By demanding that fans show up for four separate features to get the complete narrative, Sony is asking for an economic commitment that defies historical data.
- The Die-Hard Fallacy: Media executives assume the core fanbase will buy all four options instantly. While the top 5% of Beatlemaniacs will comply, a theatrical release cannot achieve profitability on superfans alone. It requires the casual middle-tier audience.
- The "Which One Matters?" Problem: The moment the reviews drop, critics will inevitably rank the films. If Harris Dickinson’s John Lennon chapter gets a 90% on Rotten Tomatoes while Barry Keoghan’s Ringo Starr chapter gets a 60%, the Ringo film dies an immediate death.
- Narrative Fatigue: Because these four films cover the exact same timeline, audiences will see the same historical milestones—the Ed Sullivan performance, the Shea Stadium concert, the Apple Corps rooftop gig—repeated from slightly different angles.
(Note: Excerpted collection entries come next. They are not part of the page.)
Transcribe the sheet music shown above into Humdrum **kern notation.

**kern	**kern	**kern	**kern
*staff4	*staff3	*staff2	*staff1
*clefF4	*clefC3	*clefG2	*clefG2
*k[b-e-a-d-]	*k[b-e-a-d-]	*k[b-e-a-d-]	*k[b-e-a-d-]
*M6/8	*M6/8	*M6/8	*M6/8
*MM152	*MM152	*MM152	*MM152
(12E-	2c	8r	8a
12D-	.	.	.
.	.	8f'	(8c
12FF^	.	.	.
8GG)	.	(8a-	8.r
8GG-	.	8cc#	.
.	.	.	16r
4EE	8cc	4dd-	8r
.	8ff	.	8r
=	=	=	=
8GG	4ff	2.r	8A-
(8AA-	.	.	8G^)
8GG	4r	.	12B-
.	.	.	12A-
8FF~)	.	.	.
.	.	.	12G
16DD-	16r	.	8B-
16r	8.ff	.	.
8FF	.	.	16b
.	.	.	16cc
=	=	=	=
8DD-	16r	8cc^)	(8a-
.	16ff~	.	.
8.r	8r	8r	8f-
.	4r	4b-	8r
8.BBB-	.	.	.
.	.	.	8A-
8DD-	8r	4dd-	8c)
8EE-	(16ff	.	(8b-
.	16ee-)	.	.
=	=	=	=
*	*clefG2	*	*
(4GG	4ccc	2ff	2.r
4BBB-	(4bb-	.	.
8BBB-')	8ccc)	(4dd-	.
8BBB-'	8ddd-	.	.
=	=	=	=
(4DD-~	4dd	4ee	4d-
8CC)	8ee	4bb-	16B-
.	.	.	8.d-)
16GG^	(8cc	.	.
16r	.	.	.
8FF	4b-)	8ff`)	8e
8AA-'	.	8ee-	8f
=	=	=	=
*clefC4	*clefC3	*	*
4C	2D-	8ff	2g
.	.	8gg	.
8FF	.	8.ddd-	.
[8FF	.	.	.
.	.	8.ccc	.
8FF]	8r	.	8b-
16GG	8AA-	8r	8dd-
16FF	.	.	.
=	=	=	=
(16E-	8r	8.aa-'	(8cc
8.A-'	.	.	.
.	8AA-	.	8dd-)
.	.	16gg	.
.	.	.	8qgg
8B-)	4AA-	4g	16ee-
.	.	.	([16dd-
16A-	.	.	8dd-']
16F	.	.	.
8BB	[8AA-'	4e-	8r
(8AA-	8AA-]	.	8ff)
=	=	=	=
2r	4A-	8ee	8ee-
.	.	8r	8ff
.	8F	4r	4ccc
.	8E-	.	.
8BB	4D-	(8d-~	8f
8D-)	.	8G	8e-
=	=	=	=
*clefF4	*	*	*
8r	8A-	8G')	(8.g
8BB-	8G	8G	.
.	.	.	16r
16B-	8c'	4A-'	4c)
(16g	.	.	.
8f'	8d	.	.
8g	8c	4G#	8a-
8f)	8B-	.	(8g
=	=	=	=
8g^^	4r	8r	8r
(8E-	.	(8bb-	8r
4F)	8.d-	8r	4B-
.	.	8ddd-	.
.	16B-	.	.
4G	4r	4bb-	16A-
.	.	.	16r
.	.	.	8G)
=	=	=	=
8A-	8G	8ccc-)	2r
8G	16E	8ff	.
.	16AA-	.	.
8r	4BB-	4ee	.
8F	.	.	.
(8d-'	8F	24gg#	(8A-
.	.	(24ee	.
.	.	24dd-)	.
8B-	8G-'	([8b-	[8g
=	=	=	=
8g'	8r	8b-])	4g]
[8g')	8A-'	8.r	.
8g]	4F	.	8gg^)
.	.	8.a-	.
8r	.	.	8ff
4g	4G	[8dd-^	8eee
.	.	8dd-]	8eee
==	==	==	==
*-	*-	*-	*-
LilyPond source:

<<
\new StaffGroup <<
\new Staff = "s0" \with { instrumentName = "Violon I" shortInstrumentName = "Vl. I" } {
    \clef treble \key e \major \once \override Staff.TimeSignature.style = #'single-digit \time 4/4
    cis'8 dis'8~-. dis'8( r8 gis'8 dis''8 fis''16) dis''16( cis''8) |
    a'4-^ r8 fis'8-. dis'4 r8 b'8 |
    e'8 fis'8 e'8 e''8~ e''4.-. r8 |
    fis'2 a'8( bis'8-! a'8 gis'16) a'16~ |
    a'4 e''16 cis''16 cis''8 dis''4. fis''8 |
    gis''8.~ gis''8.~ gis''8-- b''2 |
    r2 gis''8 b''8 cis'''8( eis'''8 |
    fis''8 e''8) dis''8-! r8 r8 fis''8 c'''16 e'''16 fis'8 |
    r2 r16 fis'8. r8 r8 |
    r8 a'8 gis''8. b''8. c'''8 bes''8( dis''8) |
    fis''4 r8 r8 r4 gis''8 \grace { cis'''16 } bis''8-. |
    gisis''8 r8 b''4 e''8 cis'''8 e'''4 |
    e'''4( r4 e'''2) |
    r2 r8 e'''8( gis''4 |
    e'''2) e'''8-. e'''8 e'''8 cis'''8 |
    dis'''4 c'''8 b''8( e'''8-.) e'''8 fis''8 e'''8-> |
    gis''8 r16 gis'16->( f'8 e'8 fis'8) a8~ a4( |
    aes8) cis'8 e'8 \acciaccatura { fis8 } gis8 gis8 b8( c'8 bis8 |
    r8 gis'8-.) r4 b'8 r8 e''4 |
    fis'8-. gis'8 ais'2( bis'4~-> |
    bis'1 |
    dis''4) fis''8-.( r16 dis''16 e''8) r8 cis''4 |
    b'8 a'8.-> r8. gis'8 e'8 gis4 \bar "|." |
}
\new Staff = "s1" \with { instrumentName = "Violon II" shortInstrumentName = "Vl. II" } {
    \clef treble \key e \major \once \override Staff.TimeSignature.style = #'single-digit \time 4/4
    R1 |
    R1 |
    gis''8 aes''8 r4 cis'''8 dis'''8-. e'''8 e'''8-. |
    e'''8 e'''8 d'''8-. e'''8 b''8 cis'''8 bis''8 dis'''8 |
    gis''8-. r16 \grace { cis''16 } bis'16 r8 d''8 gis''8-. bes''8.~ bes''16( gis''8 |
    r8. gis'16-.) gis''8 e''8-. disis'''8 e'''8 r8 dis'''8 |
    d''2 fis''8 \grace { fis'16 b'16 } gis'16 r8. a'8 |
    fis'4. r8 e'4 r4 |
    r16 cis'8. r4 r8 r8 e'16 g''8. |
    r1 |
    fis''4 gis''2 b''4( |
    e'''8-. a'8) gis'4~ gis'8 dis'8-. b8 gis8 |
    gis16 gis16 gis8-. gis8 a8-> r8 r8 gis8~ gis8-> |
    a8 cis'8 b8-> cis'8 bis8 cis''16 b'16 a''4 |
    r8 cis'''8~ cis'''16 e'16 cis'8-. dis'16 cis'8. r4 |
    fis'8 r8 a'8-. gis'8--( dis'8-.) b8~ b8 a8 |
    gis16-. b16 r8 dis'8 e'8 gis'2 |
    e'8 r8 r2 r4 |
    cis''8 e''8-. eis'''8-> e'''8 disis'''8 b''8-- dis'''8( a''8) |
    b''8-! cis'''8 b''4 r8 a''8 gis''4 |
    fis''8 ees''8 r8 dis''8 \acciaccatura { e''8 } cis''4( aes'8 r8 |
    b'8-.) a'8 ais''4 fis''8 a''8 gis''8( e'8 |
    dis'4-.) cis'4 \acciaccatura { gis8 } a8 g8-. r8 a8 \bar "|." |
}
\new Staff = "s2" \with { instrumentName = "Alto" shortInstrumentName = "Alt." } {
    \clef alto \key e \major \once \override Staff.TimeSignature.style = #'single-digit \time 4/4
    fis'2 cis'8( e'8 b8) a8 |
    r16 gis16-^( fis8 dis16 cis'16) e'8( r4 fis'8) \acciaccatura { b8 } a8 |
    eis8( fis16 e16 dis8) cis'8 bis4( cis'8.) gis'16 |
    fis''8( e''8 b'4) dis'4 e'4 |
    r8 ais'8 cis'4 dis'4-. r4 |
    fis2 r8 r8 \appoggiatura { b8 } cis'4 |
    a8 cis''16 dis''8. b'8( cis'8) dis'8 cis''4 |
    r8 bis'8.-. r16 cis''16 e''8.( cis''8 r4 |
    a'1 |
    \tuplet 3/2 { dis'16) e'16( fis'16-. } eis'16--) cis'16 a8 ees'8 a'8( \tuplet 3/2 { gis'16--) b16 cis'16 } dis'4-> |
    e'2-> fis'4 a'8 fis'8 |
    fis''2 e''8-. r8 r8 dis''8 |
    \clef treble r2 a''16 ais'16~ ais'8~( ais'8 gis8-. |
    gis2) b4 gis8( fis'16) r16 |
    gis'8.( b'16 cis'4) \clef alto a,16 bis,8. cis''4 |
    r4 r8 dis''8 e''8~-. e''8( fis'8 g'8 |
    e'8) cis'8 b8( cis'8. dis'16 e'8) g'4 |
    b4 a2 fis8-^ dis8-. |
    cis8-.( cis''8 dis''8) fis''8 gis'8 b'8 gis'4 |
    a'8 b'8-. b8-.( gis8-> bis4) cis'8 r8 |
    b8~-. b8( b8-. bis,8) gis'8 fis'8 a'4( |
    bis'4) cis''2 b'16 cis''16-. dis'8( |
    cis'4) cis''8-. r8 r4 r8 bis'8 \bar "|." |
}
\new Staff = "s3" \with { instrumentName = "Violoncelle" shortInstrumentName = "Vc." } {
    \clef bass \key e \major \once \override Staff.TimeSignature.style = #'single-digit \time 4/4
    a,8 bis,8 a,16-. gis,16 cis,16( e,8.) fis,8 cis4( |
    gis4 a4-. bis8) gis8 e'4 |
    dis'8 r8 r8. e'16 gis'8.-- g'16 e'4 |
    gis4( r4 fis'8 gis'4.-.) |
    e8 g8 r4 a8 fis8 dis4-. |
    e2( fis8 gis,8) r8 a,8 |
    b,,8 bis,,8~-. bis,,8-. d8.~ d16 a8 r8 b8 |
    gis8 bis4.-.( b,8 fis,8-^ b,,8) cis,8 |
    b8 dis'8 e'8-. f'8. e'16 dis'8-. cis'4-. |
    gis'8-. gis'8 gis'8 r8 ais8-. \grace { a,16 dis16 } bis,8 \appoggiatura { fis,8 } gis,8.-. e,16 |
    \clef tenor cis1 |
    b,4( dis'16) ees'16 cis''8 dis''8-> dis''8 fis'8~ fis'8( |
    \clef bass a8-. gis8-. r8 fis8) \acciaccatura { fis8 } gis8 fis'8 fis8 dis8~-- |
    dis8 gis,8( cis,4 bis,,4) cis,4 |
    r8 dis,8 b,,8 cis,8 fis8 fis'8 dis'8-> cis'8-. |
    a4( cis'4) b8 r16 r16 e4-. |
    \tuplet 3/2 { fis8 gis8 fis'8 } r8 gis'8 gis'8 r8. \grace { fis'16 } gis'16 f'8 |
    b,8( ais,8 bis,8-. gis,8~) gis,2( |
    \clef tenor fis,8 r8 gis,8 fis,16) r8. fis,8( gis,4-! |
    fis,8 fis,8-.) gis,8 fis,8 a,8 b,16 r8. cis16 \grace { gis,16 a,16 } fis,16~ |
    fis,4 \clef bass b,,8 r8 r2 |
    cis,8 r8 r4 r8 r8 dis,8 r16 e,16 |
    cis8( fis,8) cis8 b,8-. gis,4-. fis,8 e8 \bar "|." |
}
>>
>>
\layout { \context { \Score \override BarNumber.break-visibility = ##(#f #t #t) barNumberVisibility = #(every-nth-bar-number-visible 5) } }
By the third time a viewer sees the band break up, the emotional weight will be completely erased by pure repetition.
I admit the creative intent here is fascinating. Having Jez Butterworth, Peter Straughan, and Jack Thorne pen overlapping perspectives is a brilliant narrative exercise for a streaming miniseries. But the theatrical model is built on scarcity and distinct choices, not flood-the-zone saturation.
The Exhibition Nightmare
The people who will suffer the most from this stunt are the independent theatre owners already struggling to survive on thin margins.
To properly exhibit "The Beatles: A Four-Film Cinematic Event," a multiplex will have to dedicate at least four entire screens exclusively to this project. For smaller, independent two-screen or three-screen venues, playing the complete project is physically impossible without completely shutting out every other movie in the market.
[Screen 1: Lennon] ----> Decreasing Attendance Week 2
[Screen 2: McCartney] -> Stable Attendance Week 2
[Screen 3: Harrison] ---> Rapid Drop-off Week 2
[Screen 4: Ringo] ------> Ghost Town Week 2
If a theater owner allocates four screens to Mendes, and the casual public decides they only care about the McCartney and Lennon perspectives, screens three and four will sit completely empty. Due to rigid studio distribution contracts, exhibitors cannot easily swap out underperforming films during the opening weeks. This strategy will actively choke out independent films and mid-budget counter-programming that desperately need screen space to breathe.
Dismantling the Myth of the Perpetual Beatles Revival
Cultural critics love to argue that the Beatles exist outside the normal laws of aging media. They point to Peter Jackson’s eight-hour Get Back documentary as proof of an insatiable public appetite.
This ignores the fundamental difference in medium and accessibility. Get Back was a streaming event delivered directly to Disney+ subscribers during a period when home viewing was at an all-time high. It allowed viewers to pause, digest, and ambiently consume the footage over days or weeks.
The idea that this translates into a multi-billion-dollar theatrical demand for four separate scripted biopics is a massive leap in logic. The Beatles are a historic monument, but monuments do not automatically generate ticket sales. The public's relationship with the band is largely archival and nostalgic. Transforming that respect into active, repetitive box office spending is an entirely different challenge—one that Hollywood has failed to solve with almost every other musical act attempted at this scale.
Stop treating this four-part release plan like an innovative victory lap for cinema. It is a bloated, high-risk gamble driven by studio hubris. When April 2028 arrives, the industry will quickly realize that splitting a single story into four separate admissions prices does not quadruple your audience. It just quarters your chances of success.